Look again at your comment. It doesn't mention "scientific child prodigy" at all. Anyway, you are one of a fair number of people who request a particular type of article in preference to other types. I thought it best to explain my view on such a practice - and explain how it would damage the essence of what it means to blog, at all, to do so.

All types of article will be written at the right time, when it feels right to do so. I hope to have your patience in that regard.

"Offended" is the wrong word...I am not offended...however, it is a practice that would limit my freedom to write, if implemented. It is that to which I object.

Kind regards

9:05 AM  
Blogger Indiana said...

Maybe it has something to do that in this insta-microwave-McDonalds-Now-time pressured world we want not only our pleasures instantly, but we also want our stimulation the way we want it with no questions asked...

8:37 AM  
Blogger Valentine Cawley said...

Yes, Indiana, the focus of people is ever more on "me"...yet, such a focus is not possible, of course, when other people are involved.

A writer of any kind can never compromise by writing for a particular person, unless it is a personal letter. Public writing must not be circumscribed in this way...

Thanks for your comment.

8:41 AM  
Anonymous KC said...

Interesting thoughts. I am a blogger (I actually have 3 for different purposes) for over a year now. I write what I want to write about. I have a small amount of readers.
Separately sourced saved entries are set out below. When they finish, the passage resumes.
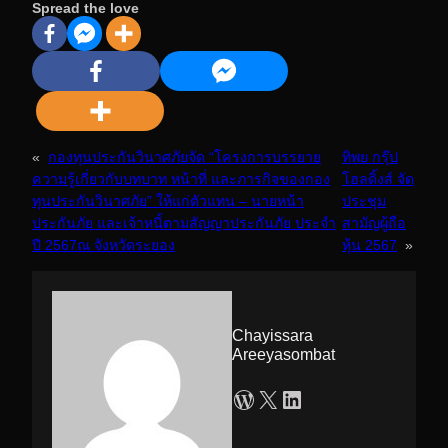
Spread the love
«
กองทุนประกันวินาศภัยจัด “โครงการบรรยาย
ทิพย กรุ๊ป
ความรู้เกี่ยวกับบทบาท หน้าที่ และภารกิจของกอง
โฮลดิ้งส์ จัด
ทุนประกันวินาศภัย” ให้แก่ตัวแทน – นายหน้า
ประชุม
ประกันภัย และเจ้าหนี้ตามสัญญาประกันภัย ประจำ
สามัญผู้ถือ
ปี 2567ณ จังหวัดระยอง
หุ้น 2567
»
Chayissara
Areeyasombat
WordPress
X
LinkedIn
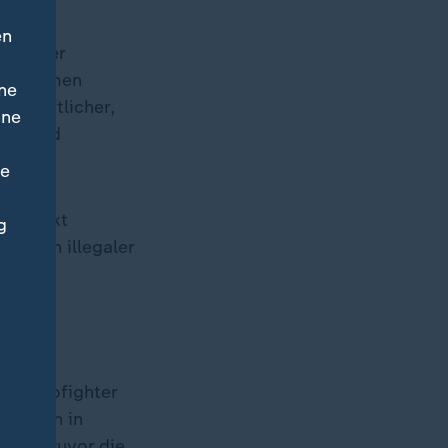
en
fbau der
emeinsamen
ne
nschaftlicher,
ine
ral sind
ne
chtspunkt
g
achen illegaler
ben.
n Eurofighter
ge auch in
atten zuvor die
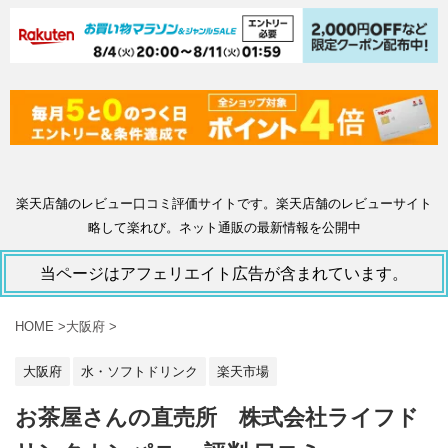
楽天店舗のレビュー口コミ評価サイトです。楽天店舗のレビューサイト
略して楽れび。ネット通販の最新情報を公開中
当ページはアフェリエイト広告が含まれています。
HOME
>
大阪府
>
大阪府
水・ソフトドリンク
楽天市場
お茶屋さんの直売所 株式会社ライフド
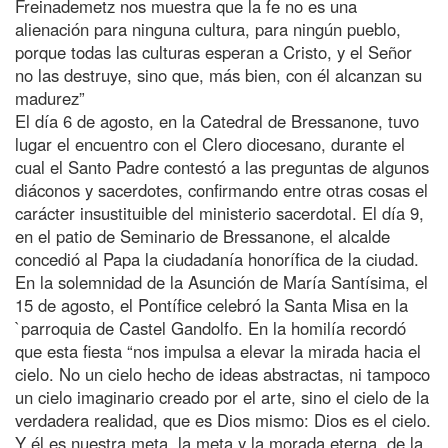
Freinademetz nos muestra que la fe no es una
alienación para ninguna cultura, para ningún pueblo,
porque todas las culturas esperan a Cristo, y el Señor
no las destruye, sino que, más bien, con él alcanzan su
madurez”
El día 6 de agosto, en la Catedral de Bressanone, tuvo
lugar el encuentro con el Clero diocesano, durante el
cual el Santo Padre contestó a las preguntas de algunos
diáconos y sacerdotes, confirmando entre otras cosas el
carácter insustituible del ministerio sacerdotal. El día 9,
en el patio de Seminario de Bressanone, el alcalde
concedió al Papa la ciudadanía honorífica de la ciudad.
En la solemnidad de la Asunción de María Santísima, el
15 de agosto, el Pontífice celebró la Santa Misa en la
`parroquia de Castel Gandolfo. En la homilía recordó
que esta fiesta “nos impulsa a elevar la mirada hacia el
cielo. No un cielo hecho de ideas abstractas, ni tampoco
un cielo imaginario creado por el arte, sino el cielo de la
verdadera realidad, que es Dios mismo: Dios es el cielo.
Y él es nuestra meta, la meta y la morada eterna, de la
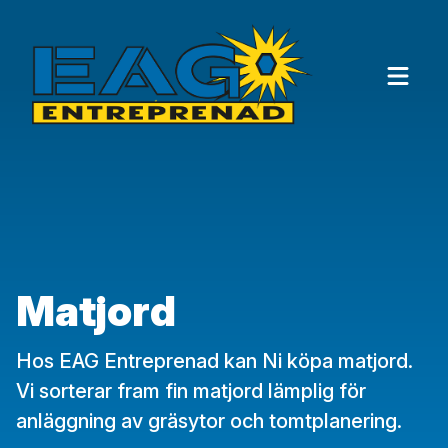
Till innehållet
Matjord
Hos EAG Entreprenad kan Ni köpa matjord.
Vi sorterar fram fin matjord lämplig för
anläggning av gräsytor och tomtplanering.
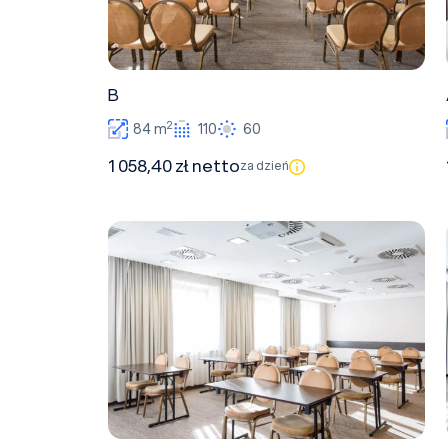
B
2
84 m
110
60
1 058,40 zł netto
za dzień
C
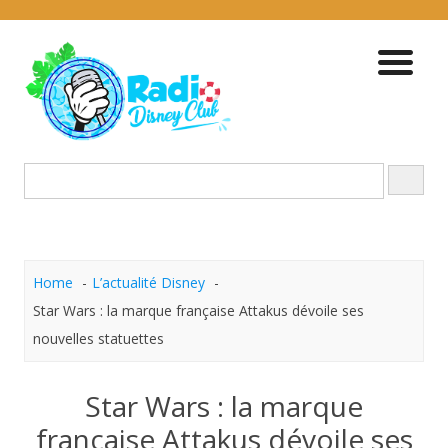
Skip
to
content
Home
L’actualité Disney
Star Wars : la marque française Attakus dévoile ses
nouvelles statuettes
Star Wars : la marque
française Attakus dévoile ses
I started out writing for myself, to cope with the loss of career and identity when I became a stay at home mom, it evolved into helping others who might have a child struggling with selective mutism as I do, and mutated into a conversation about dealing with adult giftedness and what to do when you find yourself with many passions but no direction or traits others think are negative but are really not in the context of giftedness.

There are some topics that generate that symbiosis/synergy Indiana remarks on, and there are some that just fall flat and no one cares about. It's all good.
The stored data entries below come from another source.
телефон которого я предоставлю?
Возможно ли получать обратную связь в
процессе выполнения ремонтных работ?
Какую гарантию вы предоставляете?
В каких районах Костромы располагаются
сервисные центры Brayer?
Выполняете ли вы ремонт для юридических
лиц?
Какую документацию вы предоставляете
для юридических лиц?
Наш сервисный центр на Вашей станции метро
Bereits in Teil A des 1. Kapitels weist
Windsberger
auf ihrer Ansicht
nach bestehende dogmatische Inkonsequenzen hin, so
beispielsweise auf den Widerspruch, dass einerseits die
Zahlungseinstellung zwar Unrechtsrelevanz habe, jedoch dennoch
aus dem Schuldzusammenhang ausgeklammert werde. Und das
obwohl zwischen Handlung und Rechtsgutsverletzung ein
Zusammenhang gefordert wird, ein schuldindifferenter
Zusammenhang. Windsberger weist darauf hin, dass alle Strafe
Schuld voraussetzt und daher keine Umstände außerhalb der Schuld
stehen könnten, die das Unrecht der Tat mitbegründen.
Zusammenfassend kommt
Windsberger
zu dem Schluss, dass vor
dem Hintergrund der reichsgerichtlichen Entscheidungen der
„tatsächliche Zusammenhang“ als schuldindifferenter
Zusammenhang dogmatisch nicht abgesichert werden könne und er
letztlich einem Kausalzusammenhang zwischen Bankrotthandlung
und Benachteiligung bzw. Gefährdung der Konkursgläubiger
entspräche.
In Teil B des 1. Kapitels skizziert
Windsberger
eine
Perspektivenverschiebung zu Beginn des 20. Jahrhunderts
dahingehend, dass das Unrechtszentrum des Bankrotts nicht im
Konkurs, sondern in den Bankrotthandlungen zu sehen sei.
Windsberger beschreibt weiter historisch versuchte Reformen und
So far I haven't run off any readers or offended any, but I know I'm not going to please them all so one day I might. I tend to steer clear of controversial topics on my blog, but have no qualms engaging in controversial topics on other blogs (perhaps cowardice on my part?).
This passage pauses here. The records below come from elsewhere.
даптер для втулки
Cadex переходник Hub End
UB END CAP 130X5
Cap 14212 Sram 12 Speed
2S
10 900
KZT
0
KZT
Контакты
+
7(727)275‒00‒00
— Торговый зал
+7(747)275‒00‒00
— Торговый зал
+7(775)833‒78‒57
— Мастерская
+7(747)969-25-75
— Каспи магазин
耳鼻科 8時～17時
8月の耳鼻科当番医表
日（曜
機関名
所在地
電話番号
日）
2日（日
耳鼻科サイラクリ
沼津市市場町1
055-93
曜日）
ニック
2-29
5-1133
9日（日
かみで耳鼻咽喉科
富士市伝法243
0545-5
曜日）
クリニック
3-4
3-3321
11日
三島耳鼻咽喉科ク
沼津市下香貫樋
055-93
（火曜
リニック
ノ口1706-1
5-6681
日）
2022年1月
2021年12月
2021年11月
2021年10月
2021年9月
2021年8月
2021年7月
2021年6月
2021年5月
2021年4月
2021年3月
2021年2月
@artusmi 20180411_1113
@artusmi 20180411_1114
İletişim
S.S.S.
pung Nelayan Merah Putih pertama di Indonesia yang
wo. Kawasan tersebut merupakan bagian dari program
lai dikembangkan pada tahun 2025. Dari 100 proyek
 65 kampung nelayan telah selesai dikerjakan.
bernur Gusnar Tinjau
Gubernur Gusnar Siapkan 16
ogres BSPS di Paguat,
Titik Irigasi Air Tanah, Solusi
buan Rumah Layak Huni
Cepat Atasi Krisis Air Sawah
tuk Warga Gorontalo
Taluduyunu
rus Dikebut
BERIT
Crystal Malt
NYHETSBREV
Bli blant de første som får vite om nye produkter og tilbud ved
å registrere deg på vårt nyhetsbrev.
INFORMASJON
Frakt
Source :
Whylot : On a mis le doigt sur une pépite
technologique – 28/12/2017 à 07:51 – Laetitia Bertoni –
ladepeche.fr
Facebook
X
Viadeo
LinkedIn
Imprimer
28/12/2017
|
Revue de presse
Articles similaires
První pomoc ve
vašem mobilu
I blog because it's my way to think and process and evolve. People can join me or not as I discover things about myself or prune away bad habits or simply vent my frustrations.

I do enjoy the friends I've made through blogging due to having things in common with them. There are also many who stumble across my blog but never reply. I've had challenges to some recent posts, but not really negative ones, just someone helping to expand or clarify some things.

I love this quote from Kazimierz Dabrowski,

"We feel comfort among those who agree with us – growth among those who don’t."

Peace, and blog what you wanna blog about!

10:42 PM  
Blogger Valentine Cawley said...

Thank you for your portrait of your blogging experience, KC. I hope you carry on writing.

As for me: I shall continue to write about what I wish, and hope that some, at least, find it of interest...but I am not going to become someone who writes to order (on my blog, anyway).